Une désagréable sueur froide lui coulait du front quand ils firent leur réapparition. C’était maintenant Annie qui tenait le papier. Elle suivait Mr Rancho Grande, agitant un doigt dans son dos, les bulles vides de bande dessinée se succédant hors de sa bouche. Mr Rancho Grande évitait soigneusement de se tourner pour la regarder. Il gardait une expression à la neutralité étudiée. Seules ses lèvres, pincées au point de se réduire à un simple trait, trahissaient quelque chose de ses émotions intérieures. De la colère ? Peut-être. Du dégoût ? Oui. C’était sans doute plus près de la vérité.
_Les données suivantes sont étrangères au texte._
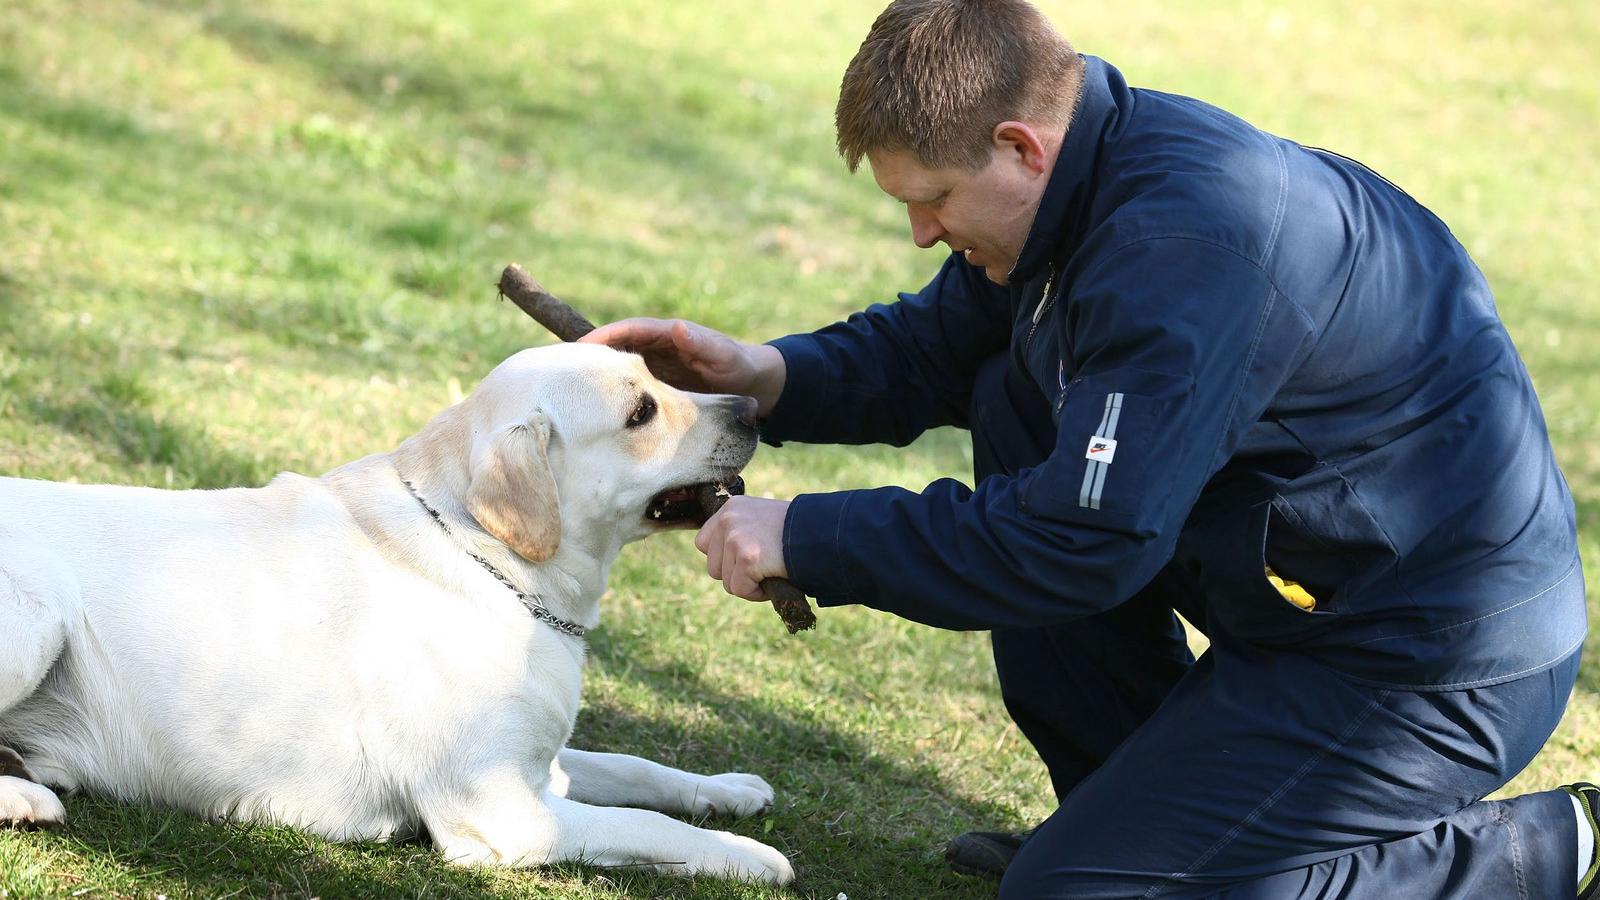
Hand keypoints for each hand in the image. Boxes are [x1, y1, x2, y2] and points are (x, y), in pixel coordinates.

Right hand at [579, 317, 785, 414]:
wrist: (755, 387)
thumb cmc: (739, 364)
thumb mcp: (724, 354)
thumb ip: (702, 343)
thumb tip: (679, 327)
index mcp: (667, 334)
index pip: (627, 330)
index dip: (602, 337)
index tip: (579, 349)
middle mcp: (655, 349)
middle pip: (615, 349)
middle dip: (590, 358)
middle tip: (562, 373)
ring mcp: (654, 370)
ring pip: (620, 372)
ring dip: (599, 380)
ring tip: (571, 395)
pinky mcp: (657, 390)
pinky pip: (632, 392)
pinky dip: (616, 399)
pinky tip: (600, 416)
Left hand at [694, 496, 789, 599]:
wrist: (820, 534)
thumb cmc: (796, 532)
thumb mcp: (761, 520)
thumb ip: (740, 531)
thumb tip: (723, 559)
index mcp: (730, 508)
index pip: (703, 543)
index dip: (723, 558)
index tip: (744, 560)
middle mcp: (728, 520)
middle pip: (713, 567)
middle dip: (736, 574)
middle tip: (762, 568)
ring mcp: (736, 539)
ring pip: (727, 582)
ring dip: (748, 584)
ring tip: (770, 571)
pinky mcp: (747, 558)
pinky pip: (741, 589)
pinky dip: (757, 593)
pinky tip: (773, 578)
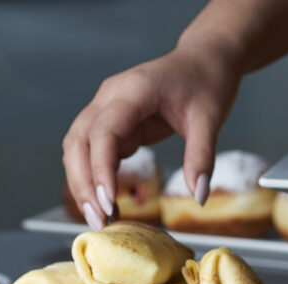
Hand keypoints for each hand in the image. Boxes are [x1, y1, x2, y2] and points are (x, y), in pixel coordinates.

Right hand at [62, 45, 240, 228]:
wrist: (203, 59)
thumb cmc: (207, 83)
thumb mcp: (211, 119)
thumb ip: (202, 157)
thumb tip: (198, 196)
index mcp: (134, 90)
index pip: (104, 131)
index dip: (101, 168)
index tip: (107, 202)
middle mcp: (110, 96)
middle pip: (78, 141)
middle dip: (83, 183)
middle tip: (99, 221)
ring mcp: (106, 108)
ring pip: (77, 148)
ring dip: (82, 183)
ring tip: (100, 218)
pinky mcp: (111, 122)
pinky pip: (91, 151)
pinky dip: (93, 177)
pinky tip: (106, 204)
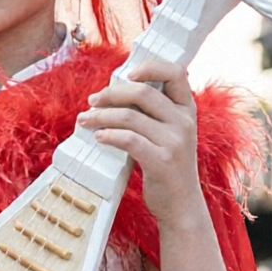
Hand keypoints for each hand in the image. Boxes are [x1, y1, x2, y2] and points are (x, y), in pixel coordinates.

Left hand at [76, 56, 203, 226]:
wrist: (180, 203)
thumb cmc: (166, 167)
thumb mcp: (168, 134)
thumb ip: (153, 115)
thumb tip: (116, 96)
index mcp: (187, 109)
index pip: (176, 72)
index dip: (150, 67)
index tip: (125, 75)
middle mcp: (184, 120)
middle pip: (143, 92)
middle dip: (111, 94)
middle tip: (91, 101)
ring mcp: (175, 140)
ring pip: (130, 116)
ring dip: (101, 116)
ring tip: (84, 121)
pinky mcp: (162, 160)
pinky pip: (129, 140)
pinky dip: (109, 135)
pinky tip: (97, 137)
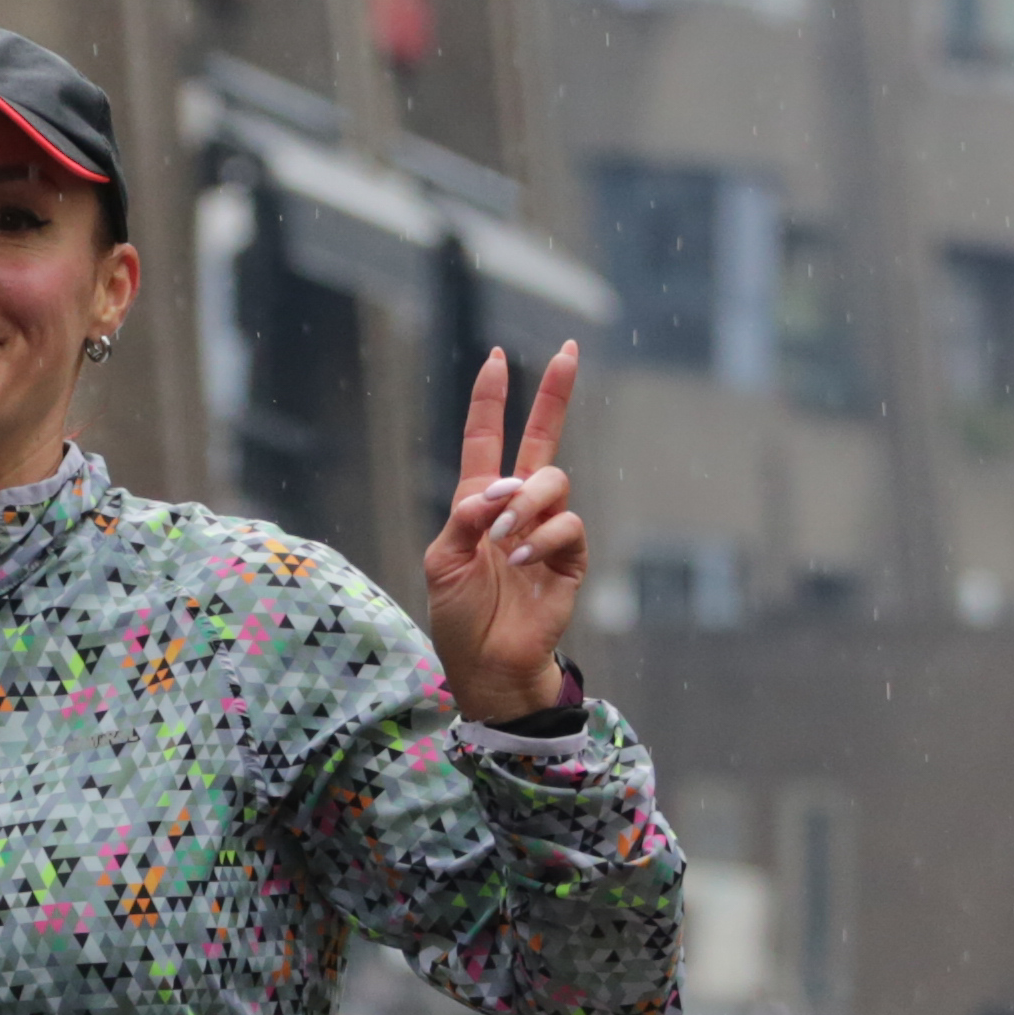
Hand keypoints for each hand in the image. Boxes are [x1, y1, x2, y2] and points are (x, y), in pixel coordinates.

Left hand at [424, 341, 587, 724]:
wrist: (488, 664)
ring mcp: (546, 530)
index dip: (491, 400)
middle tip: (569, 350)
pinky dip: (543, 537)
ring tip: (505, 536)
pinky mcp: (569, 557)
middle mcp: (516, 508)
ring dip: (527, 502)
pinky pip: (567, 524)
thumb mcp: (444, 562)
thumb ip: (465, 518)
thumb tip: (499, 488)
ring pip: (554, 481)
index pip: (486, 439)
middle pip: (542, 438)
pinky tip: (523, 560)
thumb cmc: (459, 616)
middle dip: (555, 394)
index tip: (497, 357)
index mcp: (479, 503)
Vous vous dites qu’elle est cinglée ; vous et les copains avec lesquels vous jouez au poker – autrement dit la petite bande de notables qui contrôle ce patelin –, vous avez probablement tiré au sort pour savoir lequel d’entre vous se taperait cette corvée. Personne n’aime apporter de mauvaises nouvelles à une cinglée. Mais, cher Monsieur Rancho Grande, si vous saviez à quel point celle-ci est cinglée, je crois que vous ne lui tourneriez pas le dos avec autant de calme !

L’homme remonta dans la Bel Air. Il referma la portière. Annie se tenait à côté du véhicule, agitant toujours le doigt devant la vitre remontée. Paul distingua quelques paroles : « … puisque vous vous croyez si malins ! »

La Chevrolet partit lentement en marche arrière dans l’allée. Mr Rancho Grande évitait ostensiblement de regarder Annie, qui lui montrait les dents.

Plus fort encore : « Vous vous prenez donc pour un caïd ! »

Soudain elle donna un coup de pied dans le pare-chocs avant de la Bel Air de Mr Rancho Grande, assez fort pour faire tomber un paquet de neige sale collé sous l’aile. Le vieil homme, qui regardait par-dessus son épaule pour faire sa marche arrière, tourna brusquement la tête vers elle, ayant perdu l’expression de neutralité qu’il avait réussi à conserver pendant toute la durée de sa visite.

« Eh bien moi, je vais vous dire quelque chose, espèce de sale oiseau ! Même les gros caïds doivent se déculotter pour aller aux toilettes ! Eh, qu’est-ce que vous pensez de ça ? »

Quoi qu’il en pensât, Mr Rancho Grande se garda bien de donner à Annie Wilkes la satisfaction de le lui montrer. L’expression de neutralité retomba sur sa figure aussi sèchement que la visière d’une armure. Puis il disparut du champ de vision de Paul.

Elle resta quelques instants où elle se trouvait, poings sur les hanches, puis revint à grands pas vers la maison. Il entendit la porte de la cuisine s’ouvrir, puis une détonation lorsqu’elle la referma.

Eh bien, il est reparti, se dit Paul. Mr Rancho Grande est reparti et je suis toujours là. Oh oui ! et bien là.